**PROBLEM STATEMENT**
Set down again, exactly and only, the lines from the one that contains "Outlined on this" through the last line of the records below, both included, but not the pictures.

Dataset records
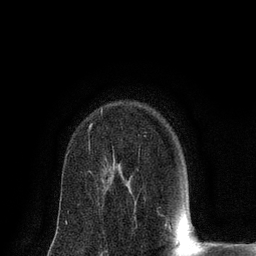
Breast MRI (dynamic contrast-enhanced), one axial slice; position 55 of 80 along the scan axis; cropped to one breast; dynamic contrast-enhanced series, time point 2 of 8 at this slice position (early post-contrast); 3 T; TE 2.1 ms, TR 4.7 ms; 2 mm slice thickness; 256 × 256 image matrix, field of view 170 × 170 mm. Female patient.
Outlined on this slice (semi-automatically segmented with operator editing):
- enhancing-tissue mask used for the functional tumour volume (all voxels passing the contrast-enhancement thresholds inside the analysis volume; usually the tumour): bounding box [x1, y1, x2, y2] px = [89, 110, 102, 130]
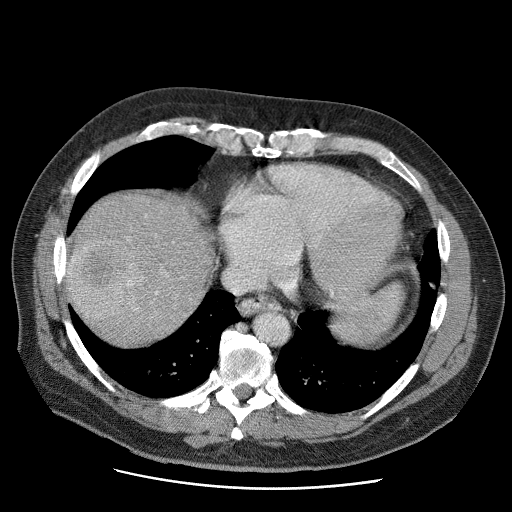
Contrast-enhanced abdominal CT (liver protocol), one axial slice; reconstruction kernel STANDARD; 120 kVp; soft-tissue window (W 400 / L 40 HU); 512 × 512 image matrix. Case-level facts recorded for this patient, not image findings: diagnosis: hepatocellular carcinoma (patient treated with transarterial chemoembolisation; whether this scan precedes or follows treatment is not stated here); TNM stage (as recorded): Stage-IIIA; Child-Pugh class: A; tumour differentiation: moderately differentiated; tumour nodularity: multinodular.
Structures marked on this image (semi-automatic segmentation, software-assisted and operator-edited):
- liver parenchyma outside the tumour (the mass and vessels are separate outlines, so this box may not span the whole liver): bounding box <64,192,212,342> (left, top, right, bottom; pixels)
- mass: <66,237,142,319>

**SOLUTION TO THE PROBLEM**
Outlined on this slice (semi-automatically segmented with operator editing):
- enhancing-tissue mask used for the functional tumour volume (all voxels passing the contrast-enhancement thresholds inside the analysis volume; usually the tumour): bounding box [x1, y1, x2, y2] px = [89, 110, 102, 130]
Contrast-enhanced abdominal CT (liver protocol), one axial slice; reconstruction kernel STANDARD; 120 kVp; soft-tissue window (W 400 / L 40 HU); 512 × 512 image matrix. Case-level facts recorded for this patient, not image findings: diagnosis: hepatocellular carcinoma (patient treated with transarterial chemoembolisation; whether this scan precedes or follows treatment is not stated here); TNM stage (as recorded): Stage-IIIA; Child-Pugh class: A; tumour differentiation: moderately differentiated; tumour nodularity: multinodular.
Structures marked on this image (semi-automatic segmentation, software-assisted and operator-edited):
- liver parenchyma outside the tumour (the mass and vessels are separate outlines, so this box may not span the whole liver): bounding box <64,192,212,342> (left, top, right, bottom; pixels)
- mass: <66,237,142,319>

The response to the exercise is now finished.